Record review of discharged Patient #16's History and Physical (H&P) showed he was admitted to the facility on 11/15/16 for wound care and Intravenous (IV, within the vein) antibiotics for his coccygeal (tail bone) and a right below the knee stump wound. The patient remained at the facility until he expired on 08/04/17 at 4:10 AM.

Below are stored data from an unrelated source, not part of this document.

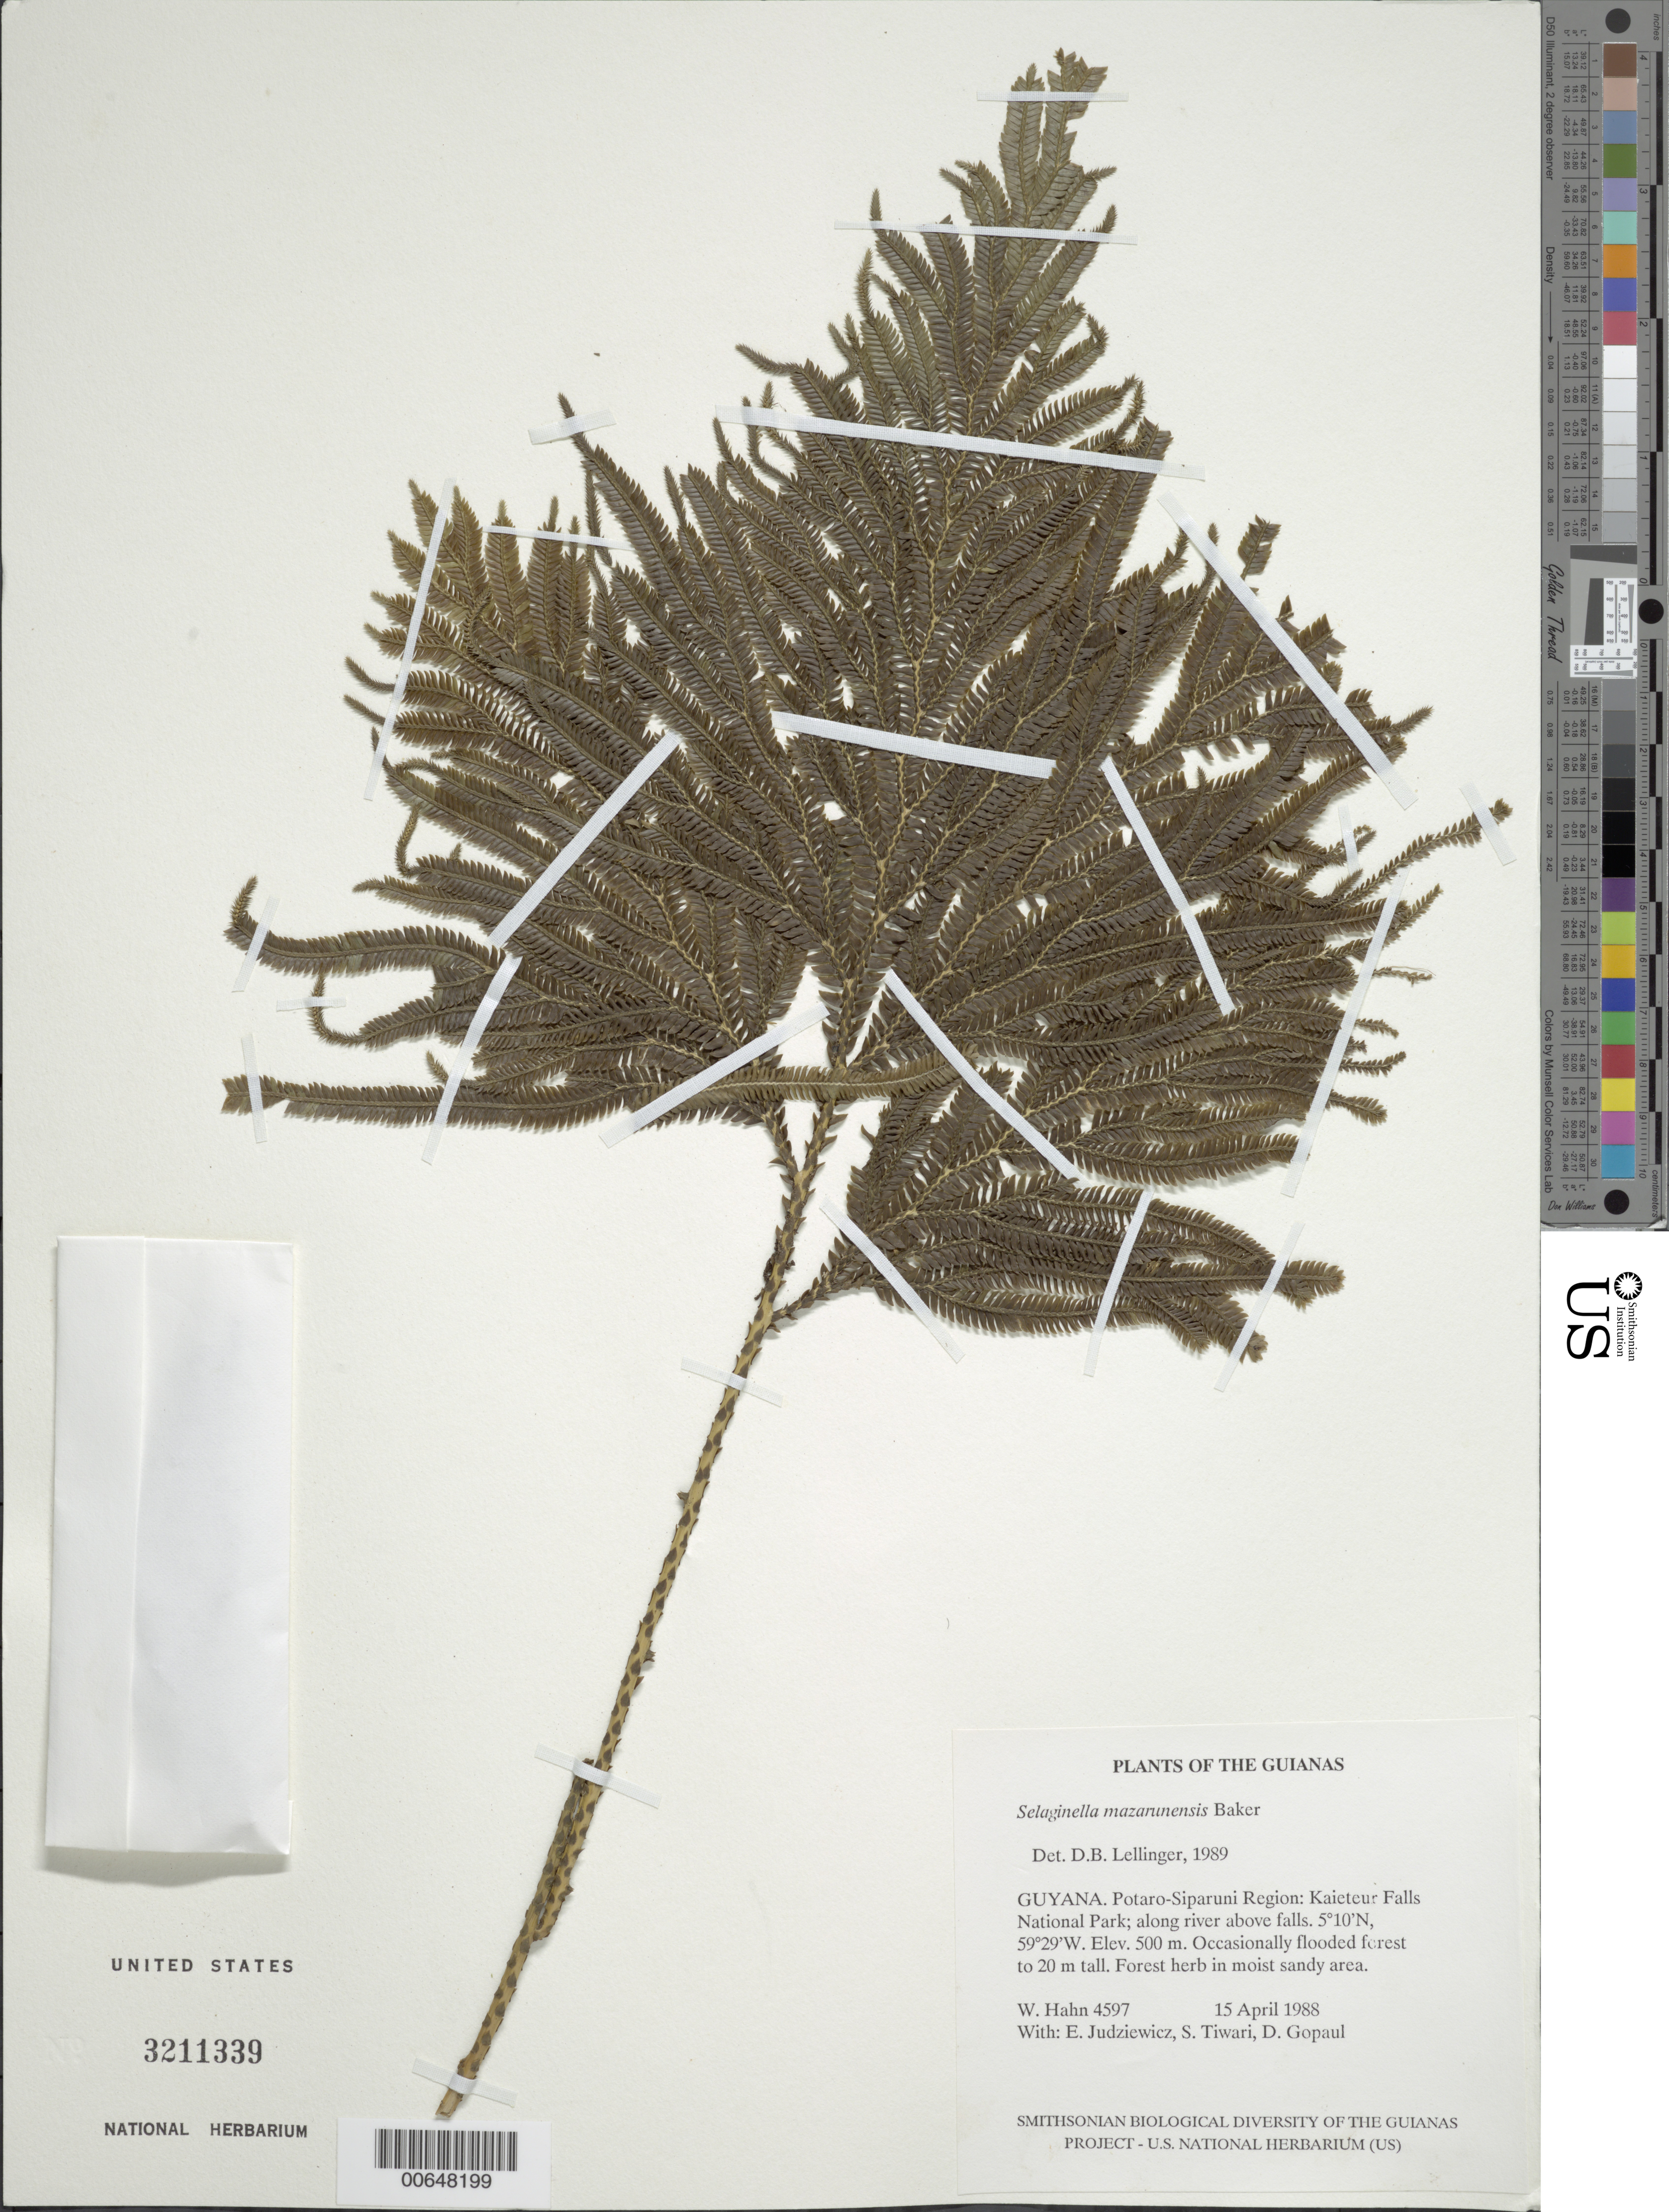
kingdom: Plantae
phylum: Tracheophyta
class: Lycopodiopsida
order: Selaginellales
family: Selaginellaceae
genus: Selaginella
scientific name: Selaginella mazaruniensis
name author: Jenman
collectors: W. Hahn, E. J. Judziewicz, S. Tiwari & D. Gopaul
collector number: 4597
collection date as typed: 15 April 1988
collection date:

Record review of the Medication Administration Record (MAR) showed the following medication orders with the date the medication was last administered:
- Cholestyramine powder (cholesterol medication) per feeding tube, one packet last administered on 08/01/17 at 10:02 PM;
- Amiodarone HCL (heart medication that is used to treat life-threatening heart rhythm disorders) per feeding tube 300 milligram (mg. a unit of measure) every 12 hours last administered on 08/01/17 at 10:02 PM;
- Pancrelipase (Pancreaze, pancreatic enzyme replacement to help with digestion) per feeding tube one capsule, medication ordered on 07/27/17 no documentation that medication was ever given;
- Celecoxib (Celebrex, nonsteroidal anti-inflammatory drug to treat pain) per feeding tube 100 mg. capsule once daily last administered on 08/01/17 at 10:24 PM;
- Metoprolol tartrate (to treat high blood pressure) per feeding tube 25 mg. tablet every 12 hours last administered on 08/01/17 at 10:02 PM;
- Lexapro (to treat depression and generalized anxiety disorder) per feeding tube 5 mg. tablet once daily last administered on 08/01/17 at 10:26 PM;
- Metoclopramide (to treat acid indigestion caused by gastroesophageal reflux disease) per feeding tube 10 mg. tablet every six hours last administered on 08/01/17 at 5:30 PM;
- Guaifenesin (cold/cough medicine that thins mucus from head, throat and lungs) per feeding tube liquid 20 milliliters (ml. unit of measure) every six hours last administered on 08/01/17 at 5:30 PM;
- Omeprazole suspension (liquid) (to treat heartburn) per feeding tube, 40 mg. once daily last administered on 08/01/17 at 10:24 PM; and
- Linagliptin (to treat type 2 diabetes [chronic condition that affects the way the body processes blood sugar]) per feeding tube 5 mg. tablet once daily last administered on 08/01/17 at 10:26 PM.

Patient #16 did not receive his scheduled dosing of 10 medications from 08/01/17 at 10:26 PM to 08/04/17 at 4:10 AM when he expired.

During an interview on 08/15/17 at 8:40 AM, Staff S, Physician stated that the patient had not received his medications or tube feedings due to his feeding tube needing replaced due to the tube being clogged with a possible hole. Staff S stated that an order had been written for a surgery consult to replace the tube and the consult was never completed.

These missed medication administrations placed Patient #16 at risk for medical complications with actual or potential harm, including death.